An unsurprisingly disingenuous look at “marijuana”

Posted on December 19th, 2009 Admin

NeuroInterests

As many of my readers know, I like to pull a lot of breaking science news from Eurekalert. One particular article today has drawn my attention, and I’d like to point out to the very disingenuous manner in which it was presented to the lay audience, who may lack the time, educational background, or simply a healthy amount of skepticism to see the spin.

Entitled “Cannabis and Adolescence,” the press release from Eurekalert is as follows:

Montreal, December 17, 2009 – Canadian teenagers are among the largest consumers of cannabis worldwide. The damaging effects of this illicit drug on young brains are worse than originally thought, according to new research by Dr. Gabriella Gobbi, a psychiatric researcher from the Research Institute of the McGill University Health Centre. The new study, published in Neurobiology of Disease, suggests that daily consumption of cannabis in teens can cause depression and anxiety, and have an irreversible long-term effect on the brain. […]

“Teenagers who are exposed to cannabis have decreased serotonin transmission, which leads to mood disorders, as well as increased norepinephrine transmission, which leads to greater long-term susceptibility to stress,” Dr. Gobbi stated. […]

It is also the first study to demonstrate that cannabis consumption causes more serious damage during adolescence than adulthood.

Fair enough. Cannabis effects some neurotransmitters and stuff, and affects the development of the brain. It sounds plausible…

…except the actual study was neither performed on humans nor even involved any actual compounds present in marijuana.

This study (actual pubmed link) used adolescent rats and a compound known as WIN 55,212-2. WIN 55,212-2 is known to both be stronger in its affinity for CB1 receptors than marijuana, and beside that structurally quite different.

Mentioned in the actual paper, but not in the “press release” was that the study did not find that exposure to WIN55,212-2 influenced anxiety-related behaviors, at least not in all of the assays. The elevated plus maze test results did not show an increase in basal level anxiety. In other words, the adolescent exposure to this highly-cb1-agonizing drug did not effect the rats propensity to visit an “open arm” at all. Nor was chronic, daily exposure to WIN 55,212-2 found to effect the rats behavior in the open field test. Both of these tests are considered extremely important in assessing a rats propensity towards anxiety/depressive-like behavior.

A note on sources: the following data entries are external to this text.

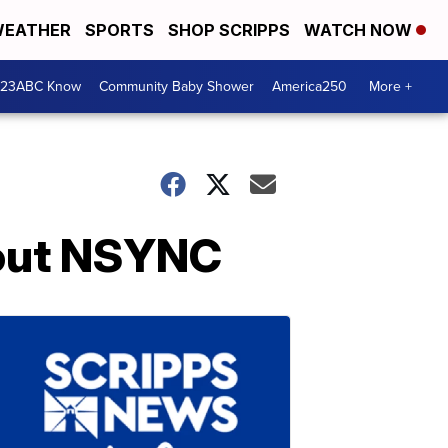
EATHER
SPORTS
SHOP SCRIPPS
WATCH NOW
 23ABC Know
Community Baby Shower
America250
More +
bout NSYNC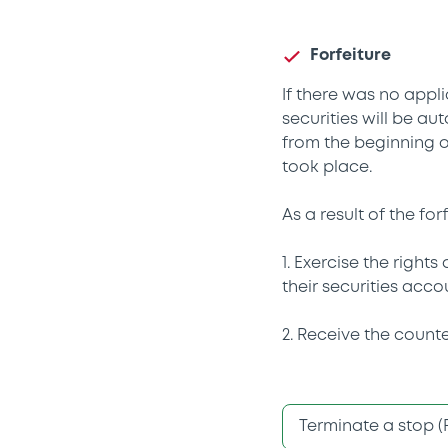
Forfeiture
If there was no appli
securities will be au
from the beginning o
took place.
As a result of the fo
1. Exercise the right
their securities acco
2. Receive the counte
Terminate a stop (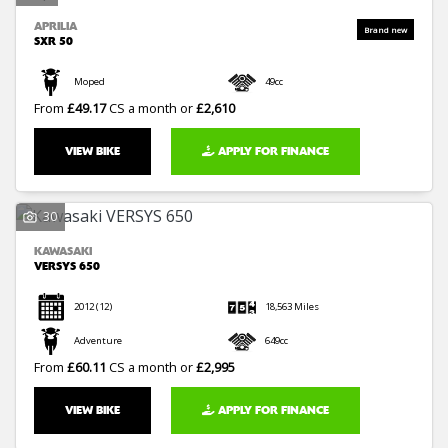
APRILIA
SXR 50
Moped
49cc
From
£49.17
CS a month or
£2,610
VIEW BIKE
APPLY FOR FINANCE
30
KAWASAKI
VERSYS 650
2012
(12)
18,563 Miles
Adventure
649cc
From
£60.11
CS a month or
£2,995
VIEW BIKE
APPLY FOR FINANCE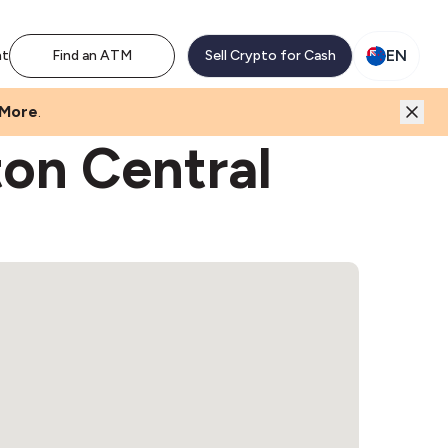
EN
nt
Find an ATM
Sell Crypto for Cash
 More
.
ton Central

The rats did show a reduced tendency to feed in new environments after high exposure to the marijuana-analogue, in a task known as the novelty suppressed feeding task.

However, what about DOSING?

Grabbed from the always helpful reddit commentary:

Lets take a look at the dosage.”the adolescent exposure group received for 20 days once-a-day i.p. injections of a low dose (0.2 mg/kg) or a high dose (1 mg/kg) of WIN55,212-2 or the vehicle.” Lets take an average human weighing 80kg. And an average rat weighing .5kg2mg dose to a human, divided by 80kg is .025 mg/kg the LOW dose to the rat was .1mg/kg intravenous injection. that’s 4 times the human oral ingestion to get high. the high dose was .5 mg/kg thats 20 times the human oral ingestion to get high.

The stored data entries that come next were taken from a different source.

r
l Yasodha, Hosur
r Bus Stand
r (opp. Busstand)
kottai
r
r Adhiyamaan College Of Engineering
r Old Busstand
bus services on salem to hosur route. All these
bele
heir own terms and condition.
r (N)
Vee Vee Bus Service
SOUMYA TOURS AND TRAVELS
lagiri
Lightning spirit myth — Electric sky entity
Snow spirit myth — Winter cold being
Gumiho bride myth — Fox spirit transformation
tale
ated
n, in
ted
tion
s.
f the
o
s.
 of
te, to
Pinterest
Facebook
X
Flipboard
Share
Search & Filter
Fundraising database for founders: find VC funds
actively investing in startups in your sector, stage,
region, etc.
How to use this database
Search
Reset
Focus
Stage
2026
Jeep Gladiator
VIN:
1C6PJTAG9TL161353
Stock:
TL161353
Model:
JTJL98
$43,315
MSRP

Injection should be using A LOT less than an oral ingestion, correct?

Something seems off with the dosages, but I’m not a scientist. Is there anything wrong with my reasoning?

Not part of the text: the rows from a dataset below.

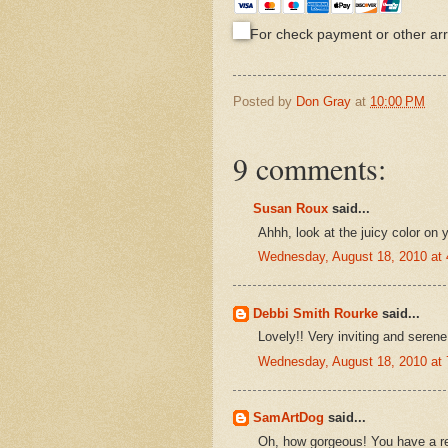
For check payment or other a
Posted by
Don Gray
at
10:00 PM
9 comments:
Susan Roux
said...
Ahhh, look at the juicy color on 
Wednesday, August 18, 2010 at
Debbi Smith Rourke
said...
Lovely!! Very inviting and serene
Wednesday, August 18, 2010 at
SamArtDog
said...
Oh, how gorgeous! You have a re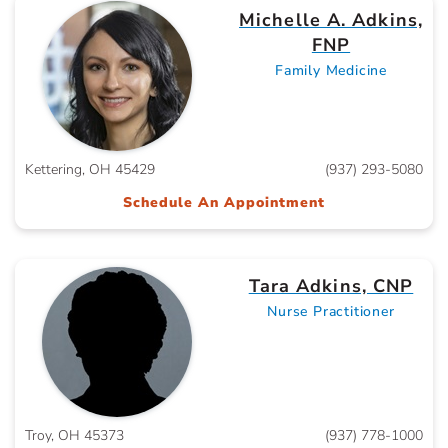
Michelle A. Adkins,
FNP
Family Medicine
Kettering, OH 45429
(937) 293-5080
Schedule An Appointment
Tara Adkins, CNP
Nurse Practitioner
Troy, OH 45373
(937) 778-1000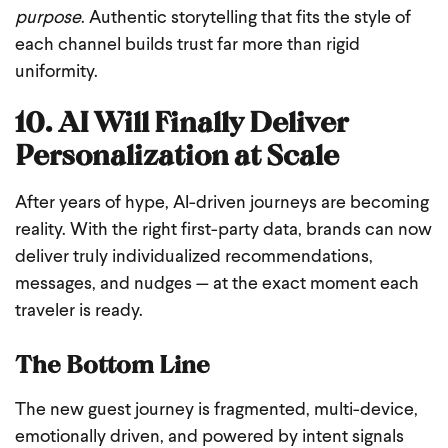
purpose
. Authentic storytelling that fits the style of
each channel builds trust far more than rigid
uniformity.
10. AI Will Finally Deliver
Personalization at Scale
After years of hype, AI-driven journeys are becoming
reality. With the right first-party data, brands can now
deliver truly individualized recommendations,
messages, and nudges — at the exact moment each
traveler is ready.
The Bottom Line
The new guest journey is fragmented, multi-device,
emotionally driven, and powered by intent signals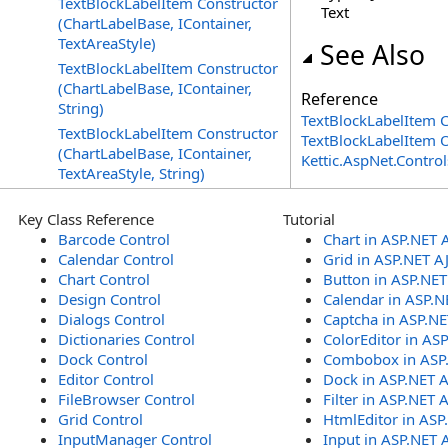
TextBlockLabelItem Constructor
Text
(ChartLabelBase, IContainer,
TextAreaStyle)
See Also
TextBlockLabelItem Constructor
(ChartLabelBase, IContainer,
Reference
String)
TextBlockLabelItem C
TextBlockLabelItem Constructor
TextBlockLabelItem 
(ChartLabelBase, IContainer,
Kettic.AspNet.Contr
TextAreaStyle, String)
Key Class Reference
Tutorial
Barcode Control
Chart in ASP.NET 
Calendar Control
Grid in ASP.NET A
Chart Control
Button in ASP.NE
Design Control
Calendar in ASP.N
Dialogs Control
Captcha in ASP.N
Dictionaries Control
ColorEditor in AS
Dock Control
Combobox in ASP
Editor Control
Dock in ASP.NET 
FileBrowser Control
Filter in ASP.NET 
Grid Control
HtmlEditor in ASP
InputManager Control
Input in ASP.NET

No, sir, the dosing does sound a wee bit high to correlate too strongly to adolescent smoking.

Now, to be fair:
Animal model systems are an essential component to research, as are chemical analogues, and inferences can be made using these. The fact that these techniques were used doesn’t in and of itself invalidate the underlying premise that habitual use of any drug can change human behavior. Nor should data be completely be disregarded simply because one aspect lacks in robustness, but given the actual content of the paper I’ve got to wonder — did the P.R. department even read the paper before typing up their blurb? At what point does over-simplification become deception and misdirection?